Марк Антоний (Беляева) - страница 148

Я думал, что таблетку она дала мне за хороший ответ, но к тому времени, как мы вернулись, все уже закинулись и ходили с огромными зрачками. Через полчасика я почувствовал, как сердце бьется сильнее и чаще, а потом пришло и ощущение невыразимого полета. Холодная ночь стала теплой, и все наполнилось светом и любовью, каких я не знал прежде.

Парень, которому я хотел вмазать, показался мне лучшим другом, и я сказал ему, что он прекрасный человек. Да и вообще каждый из тех, с кем я провел тот вечер, вдруг стал для меня особенным. Я полюбил этих людей, я полюбил Клодию, и, хотя это прошло к рассвету, сменившись такой же искусственной и такой же пронзительной тоской, тогда я ощущал себя частью какого-то большого и небессмысленного плана вместе со всеми другими людьми.

Сознание оставалось ясным и ярким, но в то же время мир казался мне очень нежным, воплощенной любовью, которая никогда не увянет и не угаснет. Я вдруг почувствовал эту живую линию, идущую с самого начала времен в меня и через меня — в будущее.

Короче говоря, скажу тебе сразу, Луций: что оно того не стоит понимаешь только на следующее утро. А тогда я думал, что Клодия сделала мне величайший подарок в мире. Разве что я все время клацал зубами, и к утру у меня стала ужасно болеть челюсть.

Оргия все-таки случилась, но я почему-то ни с кем так и не трахнулся. Я лежал с рыжулей на песке, и она, растянувшись на мне, гладила мое лицо.
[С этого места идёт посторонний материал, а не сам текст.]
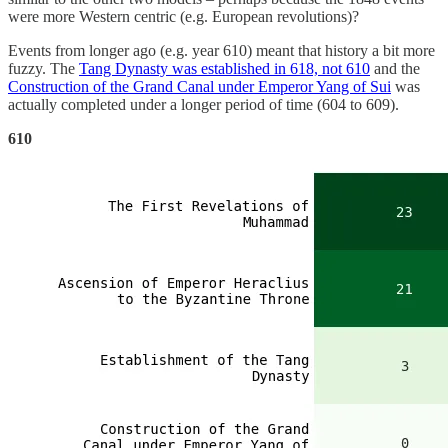
were more Western centric (e.g. European revolutions)?
Events from longer ago (e.g. year 610) meant that history a bit more
fuzzy. The
Tang Dynasty was established in 618, not 610
and the
Construction of the Grand Canal under Emperor Yang of Sui
was
actually completed under a longer period of time (604 to 609).
610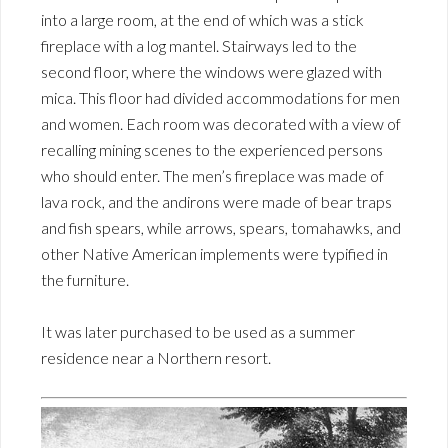
into a large room, at the end of which was a stick
fireplace with a log mantel. Stairways led to the
second floor, where the windows were glazed with
mica. This floor had divided accommodations for men
and women. Each room was decorated with a view of
recalling mining scenes to the experienced persons
who should enter. The men’s fireplace was made of
lava rock, and the andirons were made of bear traps
and fish spears, while arrows, spears, tomahawks, and
other Native American implements were typified in
the furniture.
It was later purchased to be used as a summer
residence near a Northern resort.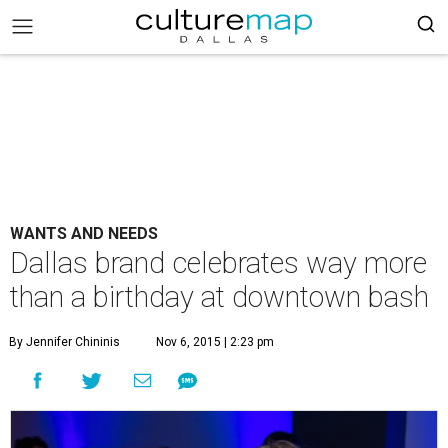
WANTS AND NEEDS
Dallas brand celebrates way more
than a birthday at downtown bash
By Jennifer Chininis
Nov 6, 2015 | 2:23 pm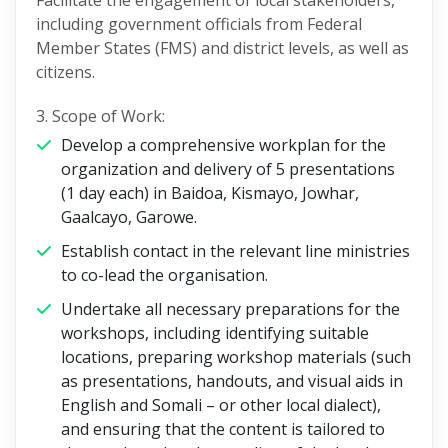
Facilitate the engagement of local stakeholders,
including government officials from Federal
Member States (FMS) and district levels, as well as
citizens.
3. Scope of Work:
Develop a comprehensive workplan for the
organization and delivery of 5 presentations
(1 day each) in Baidoa, Kismayo, Jowhar,
Gaalcayo, Garowe.
Establish contact in the relevant line ministries
to co-lead the organisation.
Undertake all necessary preparations for the
workshops, including identifying suitable
locations, preparing workshop materials (such
as presentations, handouts, and visual aids in
English and Somali – or other local dialect),
and ensuring that the content is tailored to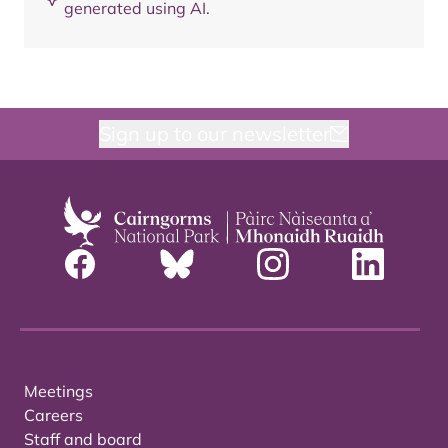
generated using AI.
Sign up to our newsletter
Meetings
Careers
Staff and board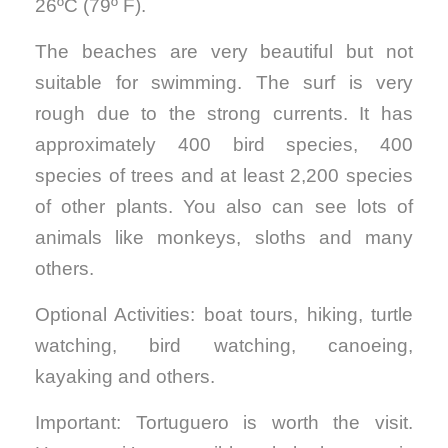
26ºC (79º F).
The beaches are very beautiful but not
suitable for swimming. The surf is very
rough due to the strong currents. It has
approximately 400 bird species, 400
species of trees and at least 2,200 species
of other plants. You also can see lots of
animals like monkeys, sloths and many
others.
Optional Activities: boat tours, hiking, turtle
watching, bird watching, canoeing,
kayaking and others.
Important: Tortuguero is worth the visit.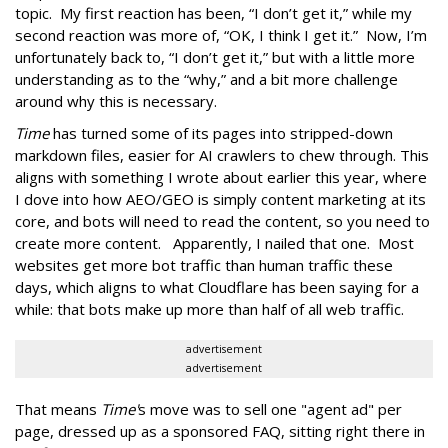
topic. My first reaction has been, “I don’t get it,” while my
second reaction was more of, “OK, I think I get it.” Now, I’m
unfortunately back to, “I don’t get it,” but with a little more
understanding as to the “why,” and a bit more challenge
around why this is necessary.
Time
has turned some of its pages into stripped-down
markdown files, easier for AI crawlers to chew through. This
aligns with something I wrote about earlier this year, where
I dove into how AEO/GEO is simply content marketing at its
core, and bots will need to read the content, so you need to
create more content. Apparently, I nailed that one. Most
websites get more bot traffic than human traffic these
days, which aligns to what Cloudflare has been saying for a
while: that bots make up more than half of all web traffic.
advertisement
advertisement
That means
Time'
s move was to sell one "agent ad" per
page, dressed up as a sponsored FAQ, sitting right there in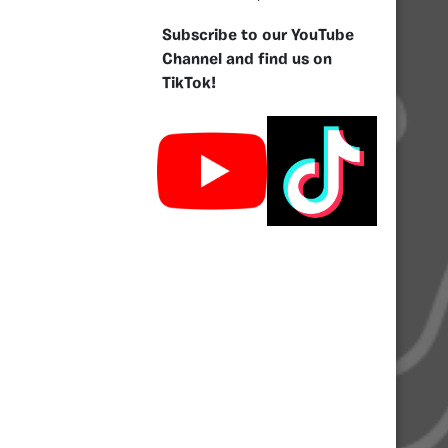
Subscribe to our YouTube
Channel and find us on
TikTok!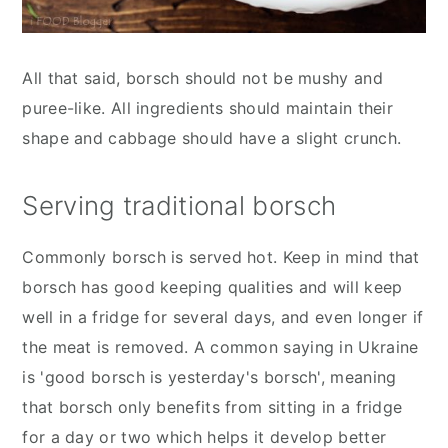
All that said, borsch should not be mushy and
puree-like. All ingredients should maintain their
shape and cabbage should have a slight crunch.
Serving traditional borsch
Commonly borsch is served hot. Keep in mind that
borsch has good keeping qualities and will keep
well in a fridge for several days, and even longer if
the meat is removed. A common saying in Ukraine
is 'good borsch is yesterday's borsch', meaning
that borsch only benefits from sitting in a fridge
for a day or two which helps it develop better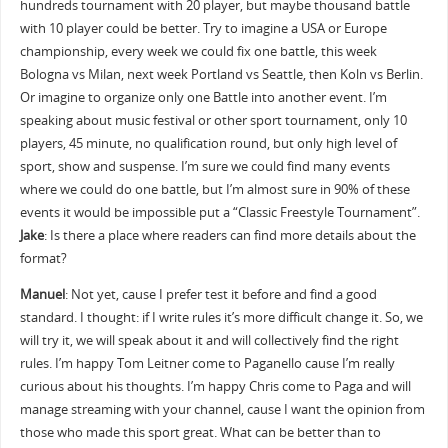
hundreds tournament with 20 player, but maybe thousand battle
with 10 player could be better. Try to imagine a USA or Europe
championship, every week we could fix one battle, this week
Bologna vs Milan, next week Portland vs Seattle, then Koln vs Berlin.
Or imagine to organize only one Battle into another event. I’m
speaking about music festival or other sport tournament, only 10
players, 45 minute, no qualification round, but only high level of
sport, show and suspense. I’m sure we could find many events
where we could do one battle, but I’m almost sure in 90% of these
events it would be impossible put a “Classic Freestyle Tournament”.
Jake
: Is there a place where readers can find more details about the
format?
Manuel
: Not yet, cause I prefer test it before and find a good
standard. I thought: if I write rules it’s more difficult change it. So, we
will try it, we will speak about it and will collectively find the right
rules. I’m happy Tom Leitner come to Paganello cause I’m really
curious about his thoughts. I’m happy Chris come to Paga and will
manage streaming with your channel, cause I want the opinion from
those who made this sport great. What can be better than to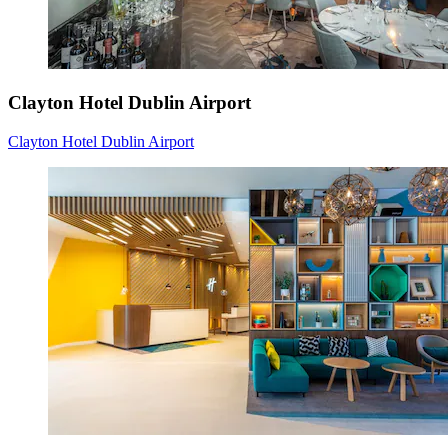
Clayton Hotel Dublin Airport
Clayton Hotel Dublin Airport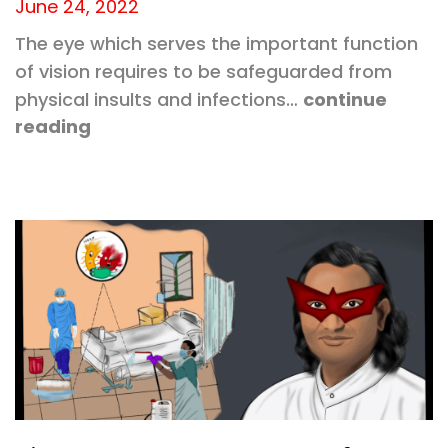
June 24, 2022
The eye which serves the important function
of vision requires to be safeguarded from
physical insults and infections…
continue
reading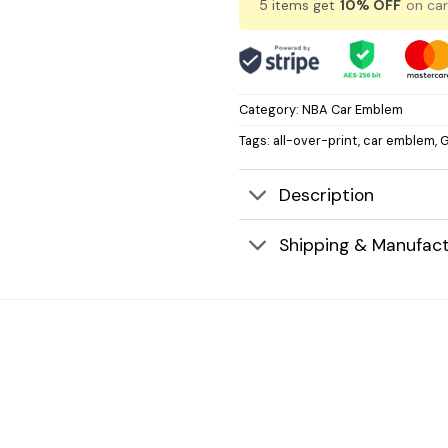
5 items get
10% OFF
on car
Category:
NBA Car Emblem
Tags:
all-over-print
,
car emblem
,
G
Description
Shipping & Manufact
Я говорил ей, что люблю ее. Она говорила:

— Я никогда не любила никого так сильно, как тебя, Антоний. Я больше никогда не буду плакать, потому что я люблю тебя.

Когда я гладил ее, то хорошо ощущал, как ей нравятся мои прикосновения. Я ощущал это будто бы ее кожей. У нее было длинное, гибкое тело, тоже как у кошки, и, лаская ее, я чувствовал, как ее возбуждение нарастает и спадает.

— Почему мы не трахаемся? — спросил я.

И она ответила:

— Потому что наша любовь выше этого.

— А как тебя зовут? — спросил я тогда, накручивая на палец прядь ее волос.

— Фульвия, — ответила она.

— Хорошо, — сказал я. — А то я все про тебя знаю, кроме этого.

Куриону, кстати, обломилось, причем все то, чего он желал. Однако к утру мы все равно были злые и несчастные, какими, может, не были прежде никогда. В горле у меня немилосердно пересохло, чувство легкости исчезло, а голова, напротив, стала свинцовая, и накатила на меня совершенно невероятная волна отвращения к себе и к миру. Вот урод, подумал я, этот великолепный Марк Антоний, и мир вокруг него тоже уродский.

Курион, судя по выражению лица, был примерно в том же состоянии, и мы молча смотрели на молочный туман, сменивший прозрачный воздух. Все виделось мне пыльным и грязным, хотелось тереть глаза, но цвета и краски не возвращались, и мне казалось, что я смотрю на мир сквозь какое-то ржавое зеркало.